Capitol Theatre, Sydney
Guest reviewer: Amy Mitchell
Roald Dahl’s enchanting book is brought to life in this reinvention of a part magic, part menacing classic. The story stays true to the original with some modern twists sprinkled through. Eccentric and reclusive chocolatier Willy Wonka opens the doors of his chocolate factory to five lucky golden ticket winners. Paul Slade Smith plays Wonka as the wacky, charismatic Candyman peppered with the trappings of a psycho who revels in the demise of spoilt kids.
The first four golden ticket winners are exaggerated caricatures representing vulgar vices of modern society like social media, self-medication, self-obsession and lazy parenting. Augustus Gloop and his mother are a hysterically funny, sausage loving duo from Bavaria. Veruca Salt is reinvented as a Russian Ballerina who pirouettes and shrieks her way through to a deliciously wicked and frankly nutty end. Mike Teavee has a modern spin as a vacuous hacker with a social media compulsion and med dependant mum, and Violet Beauregarde is reimagined as a bubble gum popping, Instagram queen from Cali with an impossibly suave dad to boot.
The fifth lucky winner is chocolate obsessed, wise beyond his years Charlie Bucket.
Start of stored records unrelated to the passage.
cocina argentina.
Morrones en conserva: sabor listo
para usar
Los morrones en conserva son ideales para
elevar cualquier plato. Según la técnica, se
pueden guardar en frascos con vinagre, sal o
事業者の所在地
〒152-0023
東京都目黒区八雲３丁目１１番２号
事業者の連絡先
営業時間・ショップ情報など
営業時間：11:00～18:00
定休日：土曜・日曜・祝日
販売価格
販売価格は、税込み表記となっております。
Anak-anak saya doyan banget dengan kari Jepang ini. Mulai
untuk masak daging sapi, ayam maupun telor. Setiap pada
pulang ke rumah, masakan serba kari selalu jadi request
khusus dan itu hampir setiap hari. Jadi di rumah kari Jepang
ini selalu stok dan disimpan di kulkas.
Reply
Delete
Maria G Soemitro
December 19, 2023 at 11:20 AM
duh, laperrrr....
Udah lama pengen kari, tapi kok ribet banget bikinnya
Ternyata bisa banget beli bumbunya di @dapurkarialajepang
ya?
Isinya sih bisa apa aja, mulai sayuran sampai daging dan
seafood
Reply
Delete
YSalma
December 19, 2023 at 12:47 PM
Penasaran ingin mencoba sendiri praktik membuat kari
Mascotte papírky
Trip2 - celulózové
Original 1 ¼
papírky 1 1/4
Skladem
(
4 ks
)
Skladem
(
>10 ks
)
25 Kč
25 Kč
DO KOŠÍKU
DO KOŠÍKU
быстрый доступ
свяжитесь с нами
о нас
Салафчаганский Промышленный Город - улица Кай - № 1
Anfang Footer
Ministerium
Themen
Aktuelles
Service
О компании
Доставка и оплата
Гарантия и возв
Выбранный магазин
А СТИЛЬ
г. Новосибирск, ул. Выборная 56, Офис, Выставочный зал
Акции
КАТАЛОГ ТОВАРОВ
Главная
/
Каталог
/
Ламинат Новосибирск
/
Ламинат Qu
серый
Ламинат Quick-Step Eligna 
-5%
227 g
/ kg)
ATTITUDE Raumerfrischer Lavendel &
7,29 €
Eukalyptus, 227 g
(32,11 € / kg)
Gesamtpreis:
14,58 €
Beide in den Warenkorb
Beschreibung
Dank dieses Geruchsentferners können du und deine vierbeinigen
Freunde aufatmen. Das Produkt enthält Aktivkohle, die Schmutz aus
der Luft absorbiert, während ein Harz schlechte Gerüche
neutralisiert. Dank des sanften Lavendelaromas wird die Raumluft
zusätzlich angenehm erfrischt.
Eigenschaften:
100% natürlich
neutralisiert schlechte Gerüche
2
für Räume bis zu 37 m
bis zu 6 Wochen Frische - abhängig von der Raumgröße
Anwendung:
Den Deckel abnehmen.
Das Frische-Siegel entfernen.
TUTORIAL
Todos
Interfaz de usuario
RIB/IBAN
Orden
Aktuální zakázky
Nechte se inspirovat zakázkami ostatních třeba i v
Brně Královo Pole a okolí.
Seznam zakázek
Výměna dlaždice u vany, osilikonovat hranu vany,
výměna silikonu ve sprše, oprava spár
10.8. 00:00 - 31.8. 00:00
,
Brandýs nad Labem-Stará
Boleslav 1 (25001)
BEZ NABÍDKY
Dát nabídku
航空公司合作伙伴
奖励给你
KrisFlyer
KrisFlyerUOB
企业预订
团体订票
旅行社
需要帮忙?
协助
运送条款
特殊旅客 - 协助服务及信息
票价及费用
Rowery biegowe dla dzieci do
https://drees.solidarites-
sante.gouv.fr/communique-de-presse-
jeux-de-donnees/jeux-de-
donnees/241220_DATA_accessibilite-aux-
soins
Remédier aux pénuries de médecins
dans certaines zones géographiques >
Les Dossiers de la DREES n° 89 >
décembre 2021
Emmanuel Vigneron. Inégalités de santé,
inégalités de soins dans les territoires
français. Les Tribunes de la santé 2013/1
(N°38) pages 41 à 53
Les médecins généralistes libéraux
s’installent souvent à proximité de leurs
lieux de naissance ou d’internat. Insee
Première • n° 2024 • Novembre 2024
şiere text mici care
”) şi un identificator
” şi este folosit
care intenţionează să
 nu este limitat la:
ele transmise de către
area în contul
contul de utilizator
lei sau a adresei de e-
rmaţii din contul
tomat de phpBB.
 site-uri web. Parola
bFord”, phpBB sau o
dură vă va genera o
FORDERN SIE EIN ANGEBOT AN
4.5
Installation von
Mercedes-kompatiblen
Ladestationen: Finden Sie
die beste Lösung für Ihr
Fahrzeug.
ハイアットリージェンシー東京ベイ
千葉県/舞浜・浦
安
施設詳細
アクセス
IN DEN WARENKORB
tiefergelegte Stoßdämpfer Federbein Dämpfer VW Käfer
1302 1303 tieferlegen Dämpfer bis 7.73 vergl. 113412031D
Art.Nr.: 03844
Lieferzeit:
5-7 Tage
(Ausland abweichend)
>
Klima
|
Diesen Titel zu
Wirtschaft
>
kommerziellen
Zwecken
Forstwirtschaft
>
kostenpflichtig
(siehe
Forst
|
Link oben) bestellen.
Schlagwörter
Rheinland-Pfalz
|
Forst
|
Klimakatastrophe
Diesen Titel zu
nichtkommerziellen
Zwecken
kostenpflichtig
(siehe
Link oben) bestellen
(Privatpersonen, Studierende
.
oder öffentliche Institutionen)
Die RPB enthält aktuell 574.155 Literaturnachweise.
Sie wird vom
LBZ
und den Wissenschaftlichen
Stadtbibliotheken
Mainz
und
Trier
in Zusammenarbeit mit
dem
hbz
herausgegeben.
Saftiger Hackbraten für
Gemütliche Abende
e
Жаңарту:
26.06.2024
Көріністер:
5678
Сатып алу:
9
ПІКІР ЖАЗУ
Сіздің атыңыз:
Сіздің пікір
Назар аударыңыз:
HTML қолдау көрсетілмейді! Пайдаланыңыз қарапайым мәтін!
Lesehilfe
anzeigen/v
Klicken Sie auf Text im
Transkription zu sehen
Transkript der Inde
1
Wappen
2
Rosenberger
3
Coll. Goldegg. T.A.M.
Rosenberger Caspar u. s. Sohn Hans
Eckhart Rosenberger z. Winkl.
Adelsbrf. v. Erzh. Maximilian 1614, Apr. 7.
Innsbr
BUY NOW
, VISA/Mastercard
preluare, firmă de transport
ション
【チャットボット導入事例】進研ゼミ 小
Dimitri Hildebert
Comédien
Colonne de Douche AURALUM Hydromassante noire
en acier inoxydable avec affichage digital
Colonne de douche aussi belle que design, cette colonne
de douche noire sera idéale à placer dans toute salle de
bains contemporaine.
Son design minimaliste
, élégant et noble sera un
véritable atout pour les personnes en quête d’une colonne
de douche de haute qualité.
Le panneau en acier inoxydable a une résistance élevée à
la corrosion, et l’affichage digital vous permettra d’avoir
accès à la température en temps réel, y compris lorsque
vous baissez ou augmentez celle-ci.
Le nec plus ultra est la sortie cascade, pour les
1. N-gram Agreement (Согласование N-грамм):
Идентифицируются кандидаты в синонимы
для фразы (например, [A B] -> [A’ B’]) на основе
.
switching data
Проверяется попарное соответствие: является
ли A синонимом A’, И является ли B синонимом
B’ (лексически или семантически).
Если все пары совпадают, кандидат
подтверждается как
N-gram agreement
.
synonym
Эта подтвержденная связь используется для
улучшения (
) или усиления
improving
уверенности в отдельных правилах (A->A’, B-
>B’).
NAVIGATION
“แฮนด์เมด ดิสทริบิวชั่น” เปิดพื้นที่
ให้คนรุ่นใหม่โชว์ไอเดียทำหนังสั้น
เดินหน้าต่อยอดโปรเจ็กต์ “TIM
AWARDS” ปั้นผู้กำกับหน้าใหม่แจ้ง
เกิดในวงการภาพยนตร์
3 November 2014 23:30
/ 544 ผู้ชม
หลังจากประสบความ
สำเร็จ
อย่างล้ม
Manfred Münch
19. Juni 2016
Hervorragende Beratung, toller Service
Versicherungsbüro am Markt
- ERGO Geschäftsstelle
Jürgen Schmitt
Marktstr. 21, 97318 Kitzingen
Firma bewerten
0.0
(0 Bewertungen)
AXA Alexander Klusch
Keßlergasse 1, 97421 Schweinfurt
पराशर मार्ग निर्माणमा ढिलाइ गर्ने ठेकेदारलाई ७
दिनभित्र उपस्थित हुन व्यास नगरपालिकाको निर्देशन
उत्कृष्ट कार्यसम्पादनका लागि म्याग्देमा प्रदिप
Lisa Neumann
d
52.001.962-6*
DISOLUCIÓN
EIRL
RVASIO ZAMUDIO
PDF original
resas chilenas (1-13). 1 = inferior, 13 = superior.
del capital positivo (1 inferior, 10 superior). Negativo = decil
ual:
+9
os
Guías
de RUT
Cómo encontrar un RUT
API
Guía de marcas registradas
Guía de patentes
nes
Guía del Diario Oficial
The Bucket family with Charlie’s grafter of a mother Mrs Bucket, and four-in-a-bed grandparents including kooky, kind hearted Grandpa Joe are all Australian in this adaptation. The script has been tweaked with a smattering of Aussie references which delighted the local audience. Mrs Bucket adds a soft touch to this sugar rush of a show, with a beautifully moving performance of ‘If Your Father Was Here’.
The staging, visual and special effects are for the most part fantastical combining illustrious projections and clever slide-on scenery – although the chocolate fountain, fashioned from a plain brown silk sheet, leaves a lot to be desired. The songs are a fun blend of classics (like ‘Candyman’, ‘Pure Imagination’ and ‘I’ve got a Golden Ticket’) and reinvented pop and hip hop tunes which are catchy enough. However, the lyrics are often swallowed by the performance.
The Oompa Loompas are a weird and raving triumph with the blend of puppetry and performers – this surprise is a showstopper.
Charlie and the Chocolate Factory is a magical and enchanting moral tale of kindness prevailing, wrapped up in an eccentric, sugar coated world of imagination. This show exaggerates the dark (Veruca’s squirrel centric demise got a few gasps from parents in the audience) and amped up the light with exuberant performances from a flawless sugar sweet cast.